In recent elections, Republican candidates for governor and the legislature routinely call for an end to pensions and retirement health care for non-vested employees after 2027.
Deputy House Minority Leader Vincent J. Candelora, R-North Branford, also says Connecticut must revisit a wage and benefit system it cannot afford.
“I believe the state would have the ability to do that,” he said, referring to the 2027 proposal. “We’re in the midst of a pandemic and everything is supposed to be on the table. We’re closing businesses and churches, and for some reason this is government’s sacred cow?”
Unions: Officials have forgotten workers’ past sacrifices
Union leaders say Fasano and other critics of the raises and benefits have short memories.
Workers are owed an increase next fiscal year specifically because they waived across-the-board hikes in 2018 and 2019 as part of the concessions deal from three years ago.

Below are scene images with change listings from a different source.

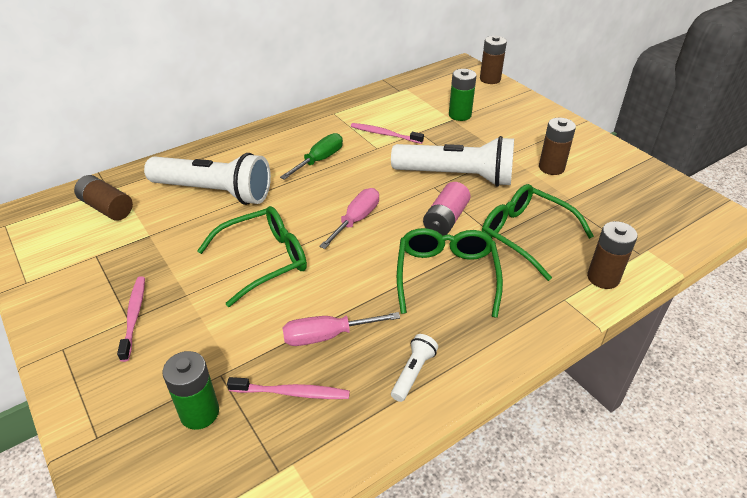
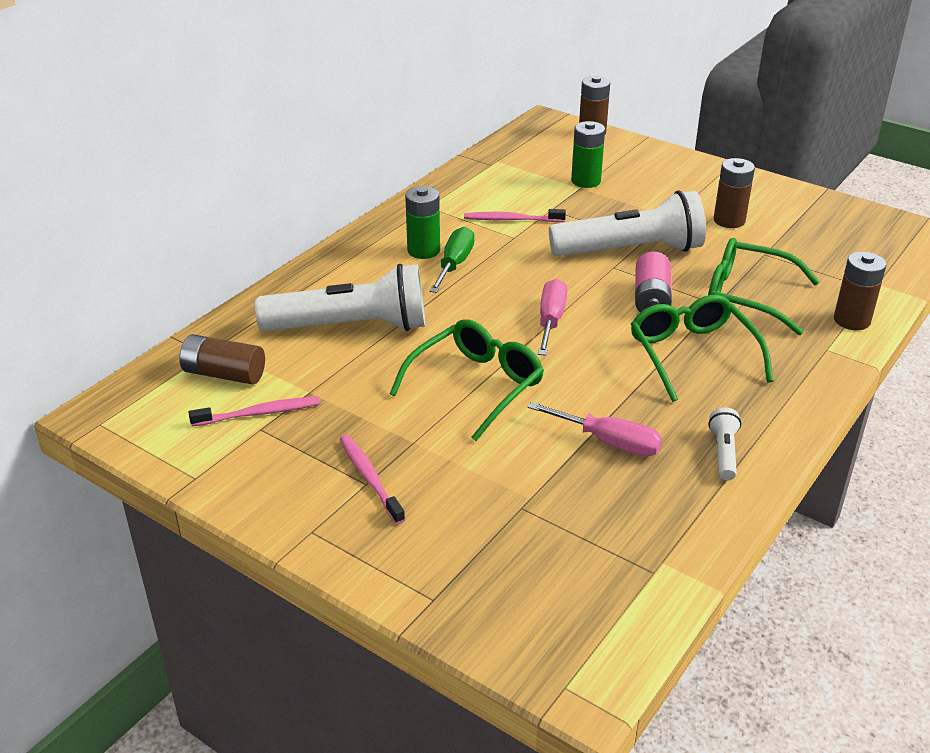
camera: 20 degrees left, 5 degrees down
(199, 413) = (528, 546): green battery -> green battery (423, 250)
(292, 393) = (613, 503): pink toothbrush -> pink toothbrush (259, 413)
(327, 336) = (608, 442): pink screwdriver -> pink screwdriver turned 120 degrees counterclockwise

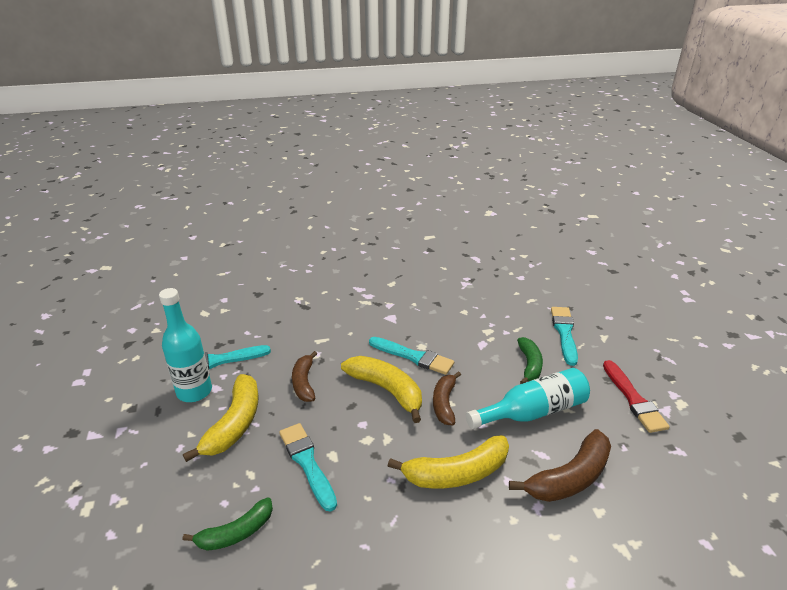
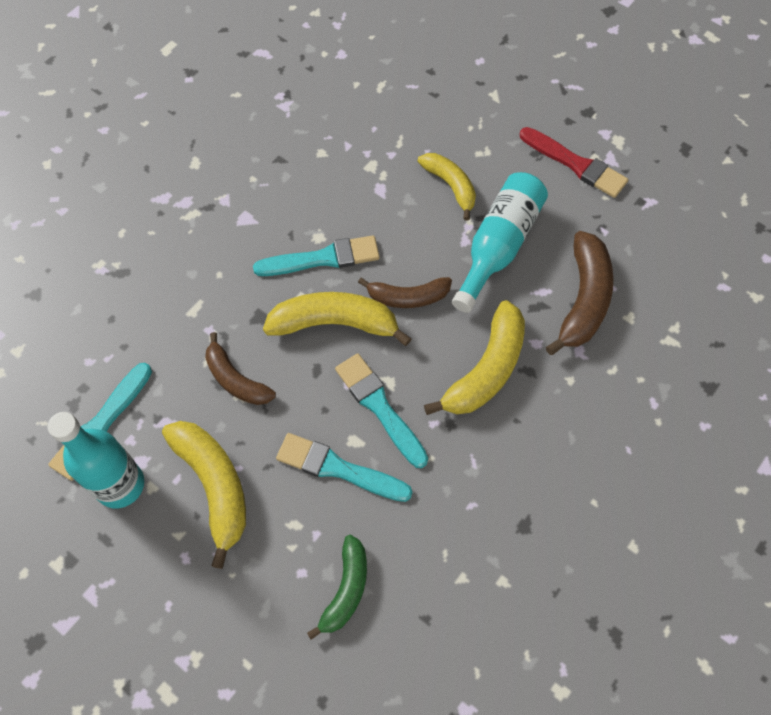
camera: 40 degrees left, 30 degrees up
(444, 403) = (407, 297): brown banana -> brown banana turned 60 degrees counterclockwise
(529, 365) = (450, 186): green banana -> yellow banana
(564, 333) = (452, 115): turquoise brush -> turquoise brush (379, 407)

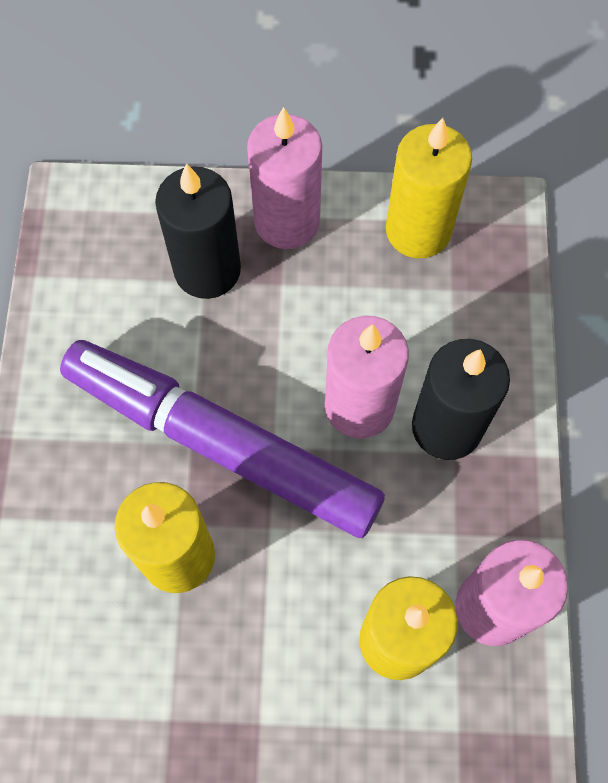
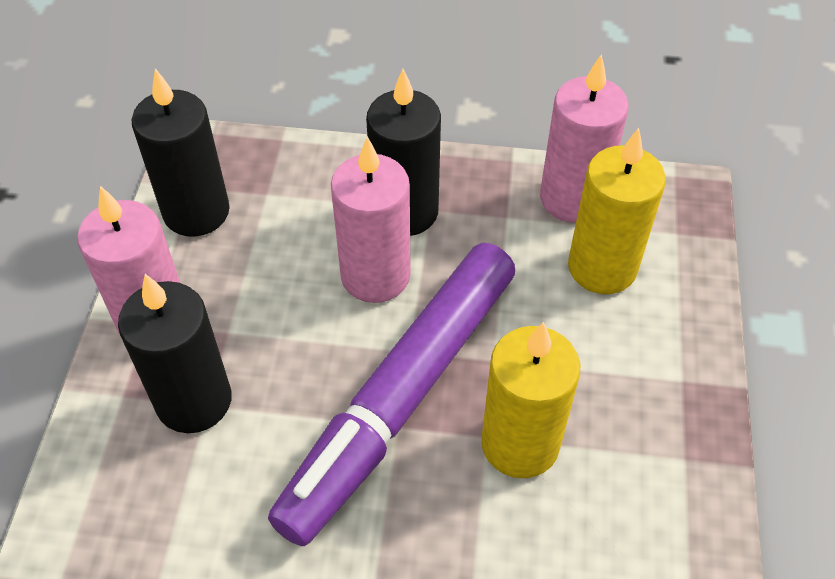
camera: 85 degrees left, 15 degrees down
(418, 230) = (196, 212): yellow candle -> black candle

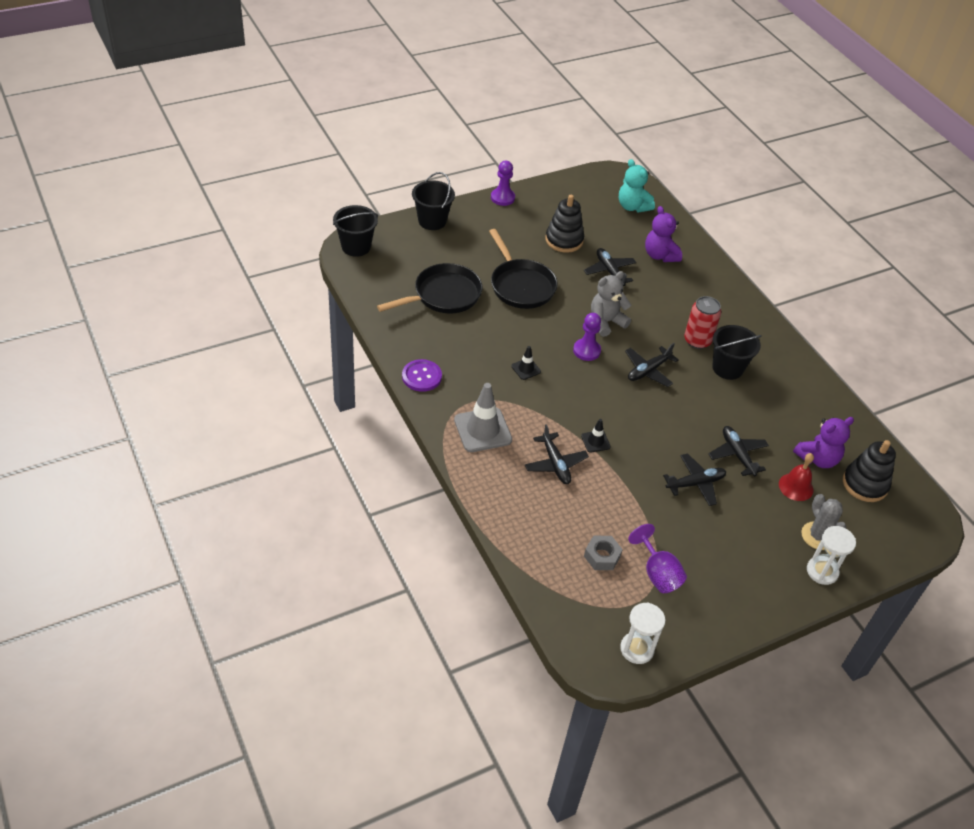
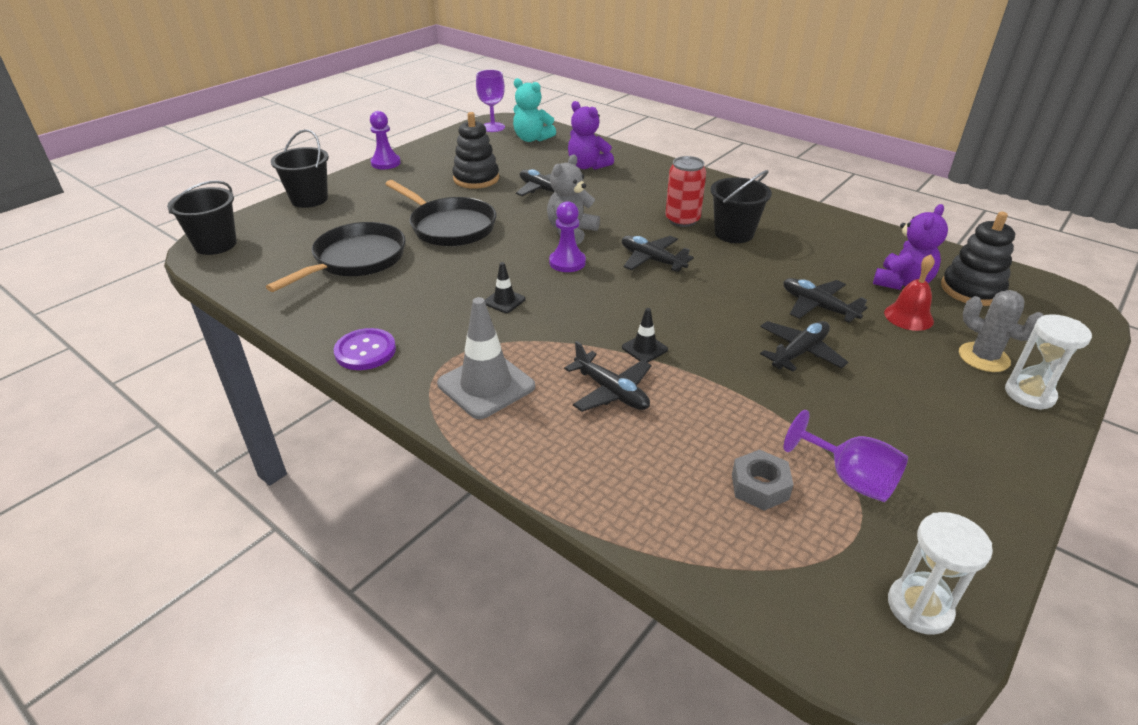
camera: 20 degrees left, 10 degrees down
(607, 180) = (493, 127): none -> purple goblet
(648, 371) = (652, 260): black plane -> black plane turned 105 degrees clockwise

Workers did receive one-time bonuses of $1,000 to $2,000 in lieu of raises in 2019.
There were two more wage freezes in a 2011 giveback package, and a one-year freeze in 2009.
“Take away those three concessions packages and Connecticut doesn’t have a rainy day fund,” said Connecticut AFL-CIO President Sal Luciano, who said five years of hard wage freezes in a decade has taken a toll.
Luciano, who spent two decades leading the largest state employees union — AFSCME Council 4 — before taking the helm at the AFL-CIO, is intimately familiar with those givebacks, which also increased worker health care costs and tightened pension benefits.
While retirees who served Connecticut in the 1980s and 1990s enjoy lucrative pensions, concession after concession has changed the game for newer employees.
Those hired at present qualify for far less than the $38,284 per year average.
According to Council 4, a non-hazardous worker earning $51,500 annually would qualify, after 20 years of service, for a $17,500 pension. The average pension for a new hire in a non-hazardous post is $18,600.
Behind numbers, Luciano said, are prison guards, nursing home inspectors, social workers and psychiatric hospital staff risking COVID-19 infection daily.
“One of our co-workers volunteered to work on the COVID-19 unit and ended up losing his life,” said Lenese Robinson, a developmental services worker at Southbury Training School and one of several members of SEIU Healthcare 1199NE who shared their coronavirus stories this month. “That is the ultimate sacrifice. He was a healthy guy. … Even with this knowledge, we are still coming to work every day.”
Connecticut must reckon with wealth inequality
Luciano and other labor leaders say Lamont’s only solution is to go down a path he greatly fears — raising taxes on Connecticut’s richest households.
“Wealth inequality is a huge problem and probably nowhere else in the world is it greater than in Connecticut,” Luciano said.
The U.S. emerged from the last recession with income and wealth disparities at their most severe since the stock market crash of 1929.
The top 1% of all households nationally earned 25 times what the bottom 99% averaged. In Connecticut, the ratio was 43-to-1. In Fairfield County it was 74-to-1.
Lamont, who fought hard in his first year to kill a proposed income tax surcharge on the capital gains’ earnings of wealthy households, insists this type of tax policy will prompt the rich to flee Connecticut.
“We try to have an overall tax system that is competitive with our regional partners,” Mounds said.
Others argue that Connecticut’s state and local tax system, with its heavy reliance on regressive measures like property and sales taxes, is crushing the poor and middle class and — ultimately — destroying the economy. A 2014 analysis by the state Department of Revenue Services found Connecticut’s state-and-local tax system does just that.
The poorest — about 725,000 filers earning up to $48,000 per year — effectively spent 23.6% of their pay on state and local taxes in 2011.The middle-class paid about 13%, while the top 1% paid about 7.5%.
“I think all of the constituencies in Connecticut have a role to play” to solve the budget crisis. Mounds said. “And I think the governor is going to approach it as he always does, with honest and meaningful conversations.”